Like walking across the lake on a crowded Independence Day—boat to boat.
One only had to be careful not to fall in.
“I find that difficult to believe,” I said.
“Your difficulties don’t much concern me, Detective. I hope that doesn’t mean we won’t be friends.”
“Let’s agree to cut the mutual stroking for a couple minutes,” I said, leaning closer to that sweet stench. “I don’t much care for any of this occult, sideshow bullshit, okay? Just wasn’t raised that way. But someone is killing people. And if the ritual involved means some bad guys are playing with matches, I don’t much have to care about where they got them, you know?”
“You’re speaking in riddles,” Calypso said, unfazed. “I’m a simple man.”
“I don’t give a shit how the Obeah, or the threat of the Obeah, or the idea of the Obeah are involved. I care
about solving these multiple homicides. It’s the people behind the murders that are going to do the time. Not a bunch of ghosts.”
“You try my patience, Detective.”
Not a lie, but a helpful truth.
“One last question,” I said.
Calypso said nothing, but his eyes narrowed.
“Did you know Danny Wells?”
He thought for a moment. I could see the gears turning behind those sunken eyes of his.
“The police officer who was murdered,” he finally said.
“Did you?”
“A tragedy. Killed in the line of duty, I believe.”
“Did you know him?”
“I can’t say I ever had the pleasure,” Calypso said.
“Yet you remember the murder, off the top of your head, how many years later?”
“Twelve years later,” Calypso said.
“You son of a bitch.”
“Easy, Detective. Now it appears I’m returning the favor.”
“Favor?” I said, barely able to contain my anger.
“The gift of trying ones patience.”
I collected myself. At least the fat bastard had tipped his hand a bit. He definitely knew something about Danny’s death.
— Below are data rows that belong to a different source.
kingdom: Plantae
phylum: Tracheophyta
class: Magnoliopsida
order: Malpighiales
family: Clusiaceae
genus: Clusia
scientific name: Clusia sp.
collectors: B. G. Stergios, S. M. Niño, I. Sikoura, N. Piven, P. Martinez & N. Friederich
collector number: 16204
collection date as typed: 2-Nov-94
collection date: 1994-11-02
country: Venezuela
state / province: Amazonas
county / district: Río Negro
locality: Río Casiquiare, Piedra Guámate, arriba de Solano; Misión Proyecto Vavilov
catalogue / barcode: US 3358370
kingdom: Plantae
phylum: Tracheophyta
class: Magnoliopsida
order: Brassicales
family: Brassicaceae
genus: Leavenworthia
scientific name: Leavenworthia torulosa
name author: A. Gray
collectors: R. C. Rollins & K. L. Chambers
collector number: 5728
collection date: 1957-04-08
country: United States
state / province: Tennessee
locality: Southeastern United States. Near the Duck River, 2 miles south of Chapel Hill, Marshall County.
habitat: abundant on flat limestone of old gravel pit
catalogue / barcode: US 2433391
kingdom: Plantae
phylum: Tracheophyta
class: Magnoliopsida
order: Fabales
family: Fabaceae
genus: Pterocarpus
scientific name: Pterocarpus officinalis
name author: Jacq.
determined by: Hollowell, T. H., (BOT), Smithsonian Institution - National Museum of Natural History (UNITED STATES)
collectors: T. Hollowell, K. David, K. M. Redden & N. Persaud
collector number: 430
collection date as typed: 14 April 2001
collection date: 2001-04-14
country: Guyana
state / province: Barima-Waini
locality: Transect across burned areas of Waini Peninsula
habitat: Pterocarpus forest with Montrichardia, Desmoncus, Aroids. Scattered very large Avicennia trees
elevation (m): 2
“If I find out you are involved with the murder of my partner, Calypso, I’m going to make you very sorry. Voodoo magic aside.”
“The Obeah have nothing to do with voodoo, I assure you,” Calypso said.
“I thought you didn’t know about the Obeah?”
“I said I didn’t know any,” he said, smiling.
“It’ll take more than superstition to keep me from burying you.”
“Is that so?”
“I don’t even believe in lucky clovers.”
“I wouldn’t think so,” Calypso said. “My understanding is you’re Scottish.”
“Half. But I also don’t believe in wasted trips. So on the way back, I’m paying a visit to Madame Suck My Bucks—even if I have to wake her up. When you call ahead, tell the seer her immigration papers better be in order.”
“Have a nice day,” Calypso said, and banged a gnarled walking stick hard on the floor. Brain the knuckle-breaker opened the door on cue and I left without any more words.